Le surplus des demandes sera rejeté.
Sur les autres demandes
Sur l’exécution provisoire
Il convient d’ordonner l’exécution provisoire du jugement qui est de droit.
Sur les dépens et les demandes au titre de l’article 699 du code de procédure civile
Les dépens de l’instance seront employés en frais privilégiés de partage et supportés par les copartageants dans la proportion de leur part dans l’indivision.
En conséquence, à défaut de condamnation aux dépens, la procédure de recouvrement de l’article 699 du code de procédure civile ne leur est pas applicable.

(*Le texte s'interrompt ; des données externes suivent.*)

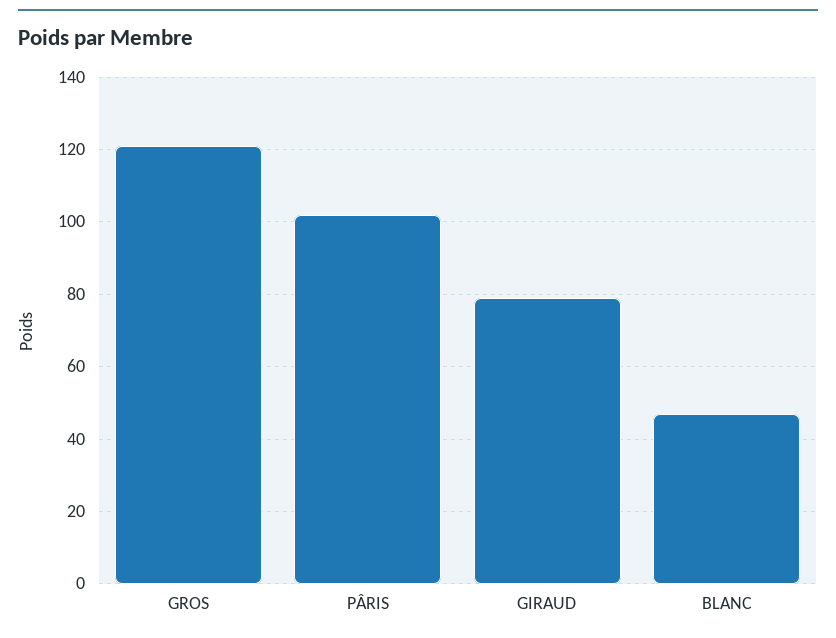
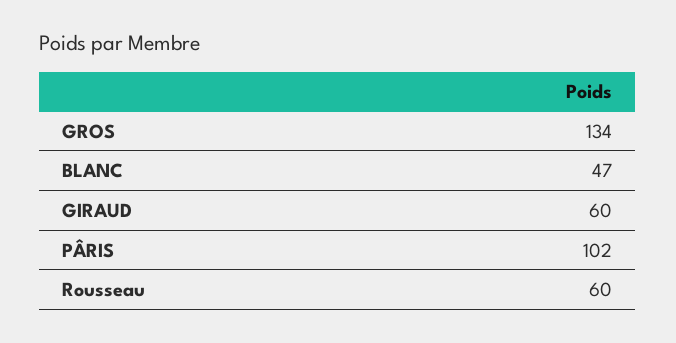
  {
-   "GROS": 120,
+   "GROS": 134,
    "PÂRIS": 102,
-   "GIRAUD": 80,
+   "GIRAUD": 60,
-   "BLANC": 47
+   "BLANC": 47,
+   "Rousseau": 60
  }

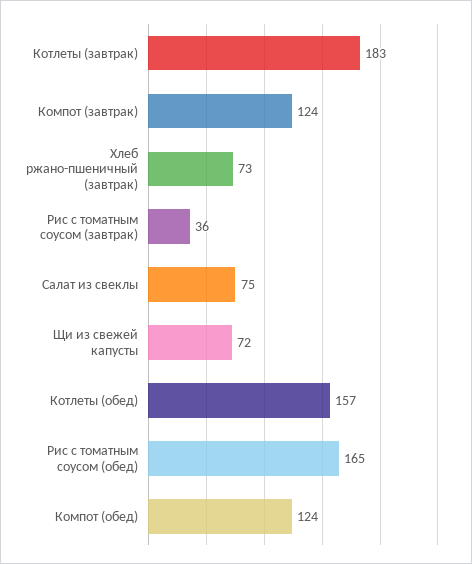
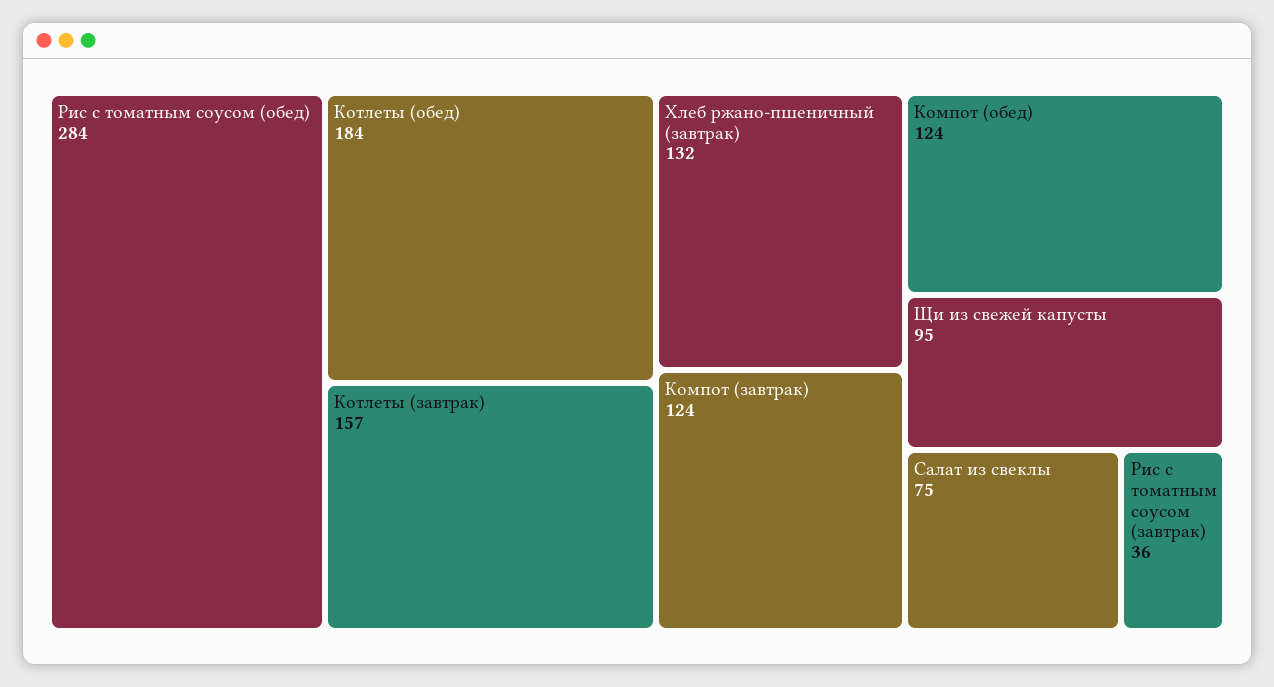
  {
-   "Котлеты (завтрак)": 183,
+   "Котлеты (завтрак)": 157,
    "Компот (завтрак)": 124,
-   "Хлеб ржано-пшеничный (завтрак)": 73,
+   "Хлеб ржано-пшеничный (завтрак)": 132,
    "Рис с томатным соусом (завтрак)": 36,
    "Салат из свеклы": 75,
-   "Щи из свежей капусты": 72,
+   "Щи из свежей капусты": 95,
-   "Котлеты (обед)": 157,
+   "Котлеты (обед)": 184,
-   "Рис с томатным соусом (обед)": 165,
+   "Рис с томатным соусом (обед)": 284,
    "Компот (обед)": 124
  }

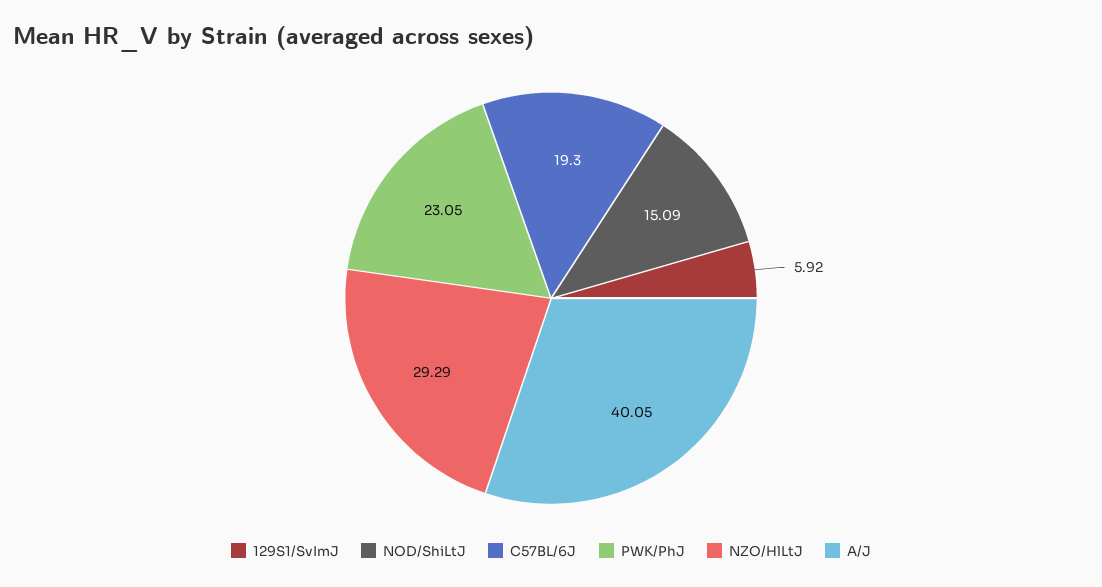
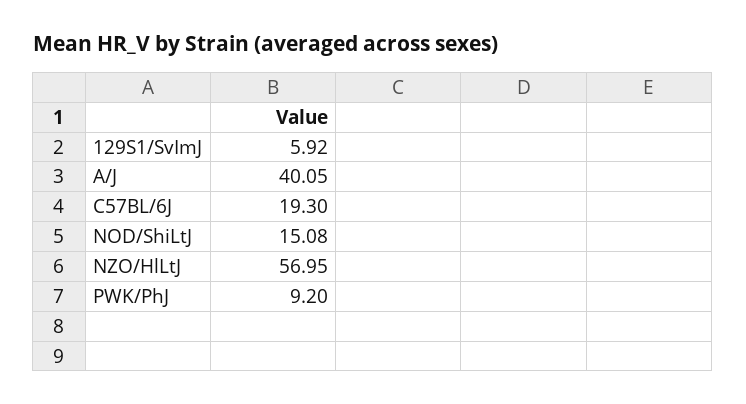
  {
    "129S1/SvImJ": 5.92,
-   "NOD/ShiLtJ": 15.09,
+   "NOD/ShiLtJ": 15.08,
    "C57BL/6J": 19.3,
-   "PWK/PhJ": 23.05,
+   "PWK/PhJ": 9.2,
-   "NZO/HlLtJ": 29.29,
+   "NZO/HlLtJ": 56.95,
    "A/J": 40.05
  }

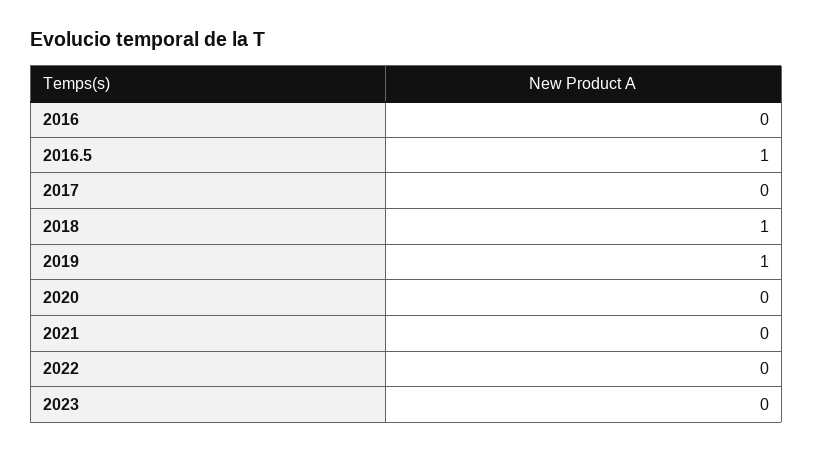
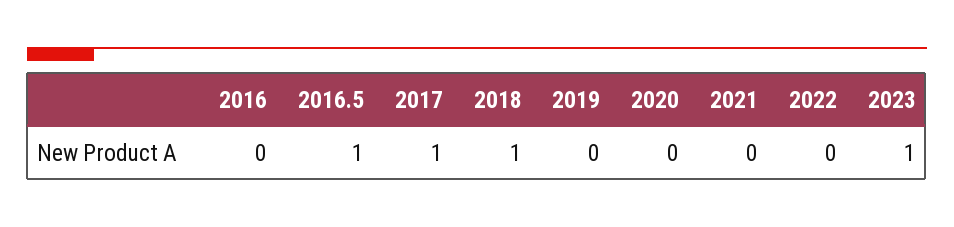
  {
    "2016": 0,
    "2016.5": 1,
-   "2017": 0,
+   "2017": 1,
    "2018": 1,
-   "2019": 1,
+   "2019": 0,
    "2020": 0,
    "2021": 0,
    "2022": 0,
-   "2023": 0
+   "2023": 1
  }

Sur l’article 700 du code de procédure civile
L’article 700 du code de procédure civile prévoit que « Le juge condamne la partie tenue aux dépens ou qui perd son procès à payer :
1° A l’autre partie la somme qu’il détermine, au titre des frais exposés et non compris dans les dépens ».

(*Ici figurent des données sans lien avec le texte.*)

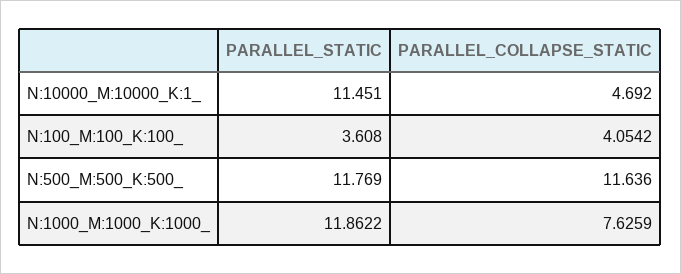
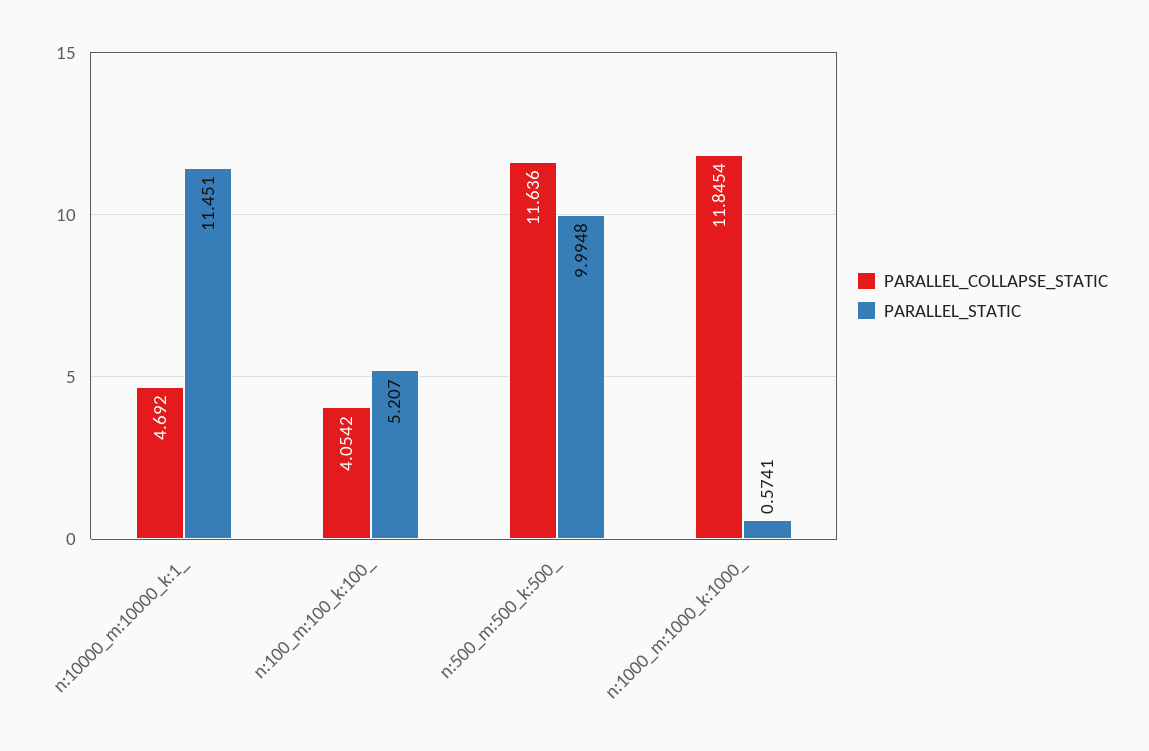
  {
    "PARALLEL_STATIC": {
      "N:10000_M:10000_K:1_": 11.451,
-     "N:100_M:100_K:100_": 3.608,
+     "N:100_M:100_K:100_": 5.207,
-     "N:500_M:500_K:500_": 11.769,
+     "N:500_M:500_K:500_": 9.9948,
-     "N:1000_M:1000_K:1000_": 11.8622
+     "N:1000_M:1000_K:1000_": 0.5741
    },
    "PARALLEL_COLLAPSE_STATIC": {
      "N:10000_M:10000_K:1_": 4.692,
      "N:100_M:100_K:100_": 4.0542,
      "N:500_M:500_K:500_": 11.636,
-     "N:1000_M:1000_K:1000_": 7.6259
+     "N:1000_M:1000_K:1000_": 11.8454
    }
  }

L’équité ne commande pas de condamnation au titre de l’article 700 du code de procédure civile.
PAR CES MOTIFS,
Le tribunal, statuant publiquement par mise à disposition au greffe, par jugement contradictoire rendu en premier ressort,
ORDONNE le partage judiciaire de la succession de [U] [T] décédée le [Date décès 1] 2004 et [Y] [D] décédé le [Date décès 2] 2017
DÉSIGNE, pour y procéder Maître [F], Notaire à [Localité 12], laquelle pourra notamment consulter le [8] et réclamer tout document bancaire, et requérir de toutes administrations et de toutes personnes privées qu’elles lui communiquent toutes pièces utiles à l’accomplissement de sa mission ;
COMMET tout juge de la troisième section du pôle famille du tribunal judiciaire de Nanterre pour surveiller les opérations et faire rapport en cas de difficulté ;
DIT qu’en cas d’empêchement du notaire et du juge commis, il sera pourvu à leur remplacement par ordonnance présidentielle rendue à la requête de la partie la plus diligente ;
DIT que, conformément aux dispositions de l’article 1368 du code de procédure civile, le notaire, agissant dans le respect des règles du contradictoire, devra procéder dans les meilleurs délais et rendre compte, en toute hypothèse dans un délai maximum de un an à compter de sa désignation, du déroulement de sa mission au juge commis :
— soit en adressant une copie simple de l’état liquidatif dûment accepté et établissant les comptes entre copartageants, la masse partageable, les droits des parties et la composition des lots à répartir ;
— soit en adressant un procès-verbal de difficultés circonstancié, accompagné d’un projet d’état liquidatif ;
DIT que le notaire désigné devra saisir dans les meilleurs délais le juge commis à tout moment de toutes difficultés faisant obstacle à sa mission ;
DIT que les parties ou leur conseil pourront saisir directement le juge commis en cas de retard, de manque de diligence ou de difficulté particulière dans le déroulement des opérations ;
RAPPELLE qu’en application du troisième alinéa de l’article 1365 du code de procédure civile, le notaire désigné pourra, si la valeur ou la consistance des biens le justifie, s’adjoindre un expert, choisi d’un comun accord entre les parties ou, à défaut, désigné par le juge commis ;
DÉBOUTE Madame [K] [V] [D] de ses demandes de rapport à la succession formulées dans la succession de feu [U] [T] ;
RAPPELLE que les donations en avancement d’hoirie devront faire l’objet d’un rapport à la succession concernée ;
REJETTE la demande formulée au titre de l’article 700 du code de procédure civile,
REJETTE toute autre demande,
ORDONNE l’emploi des dépens en frais généraux de partage et privilégiés de partage,
DIT qu’ils seront supportés par les copartageants dans la proportion de leurs parts dans l’indivision
ORDONNE l’exécution provisoire
signé par Sonia ELOTMANY, Juge et par Sylvie CHARRON, Greffier, présent lors du prononcé.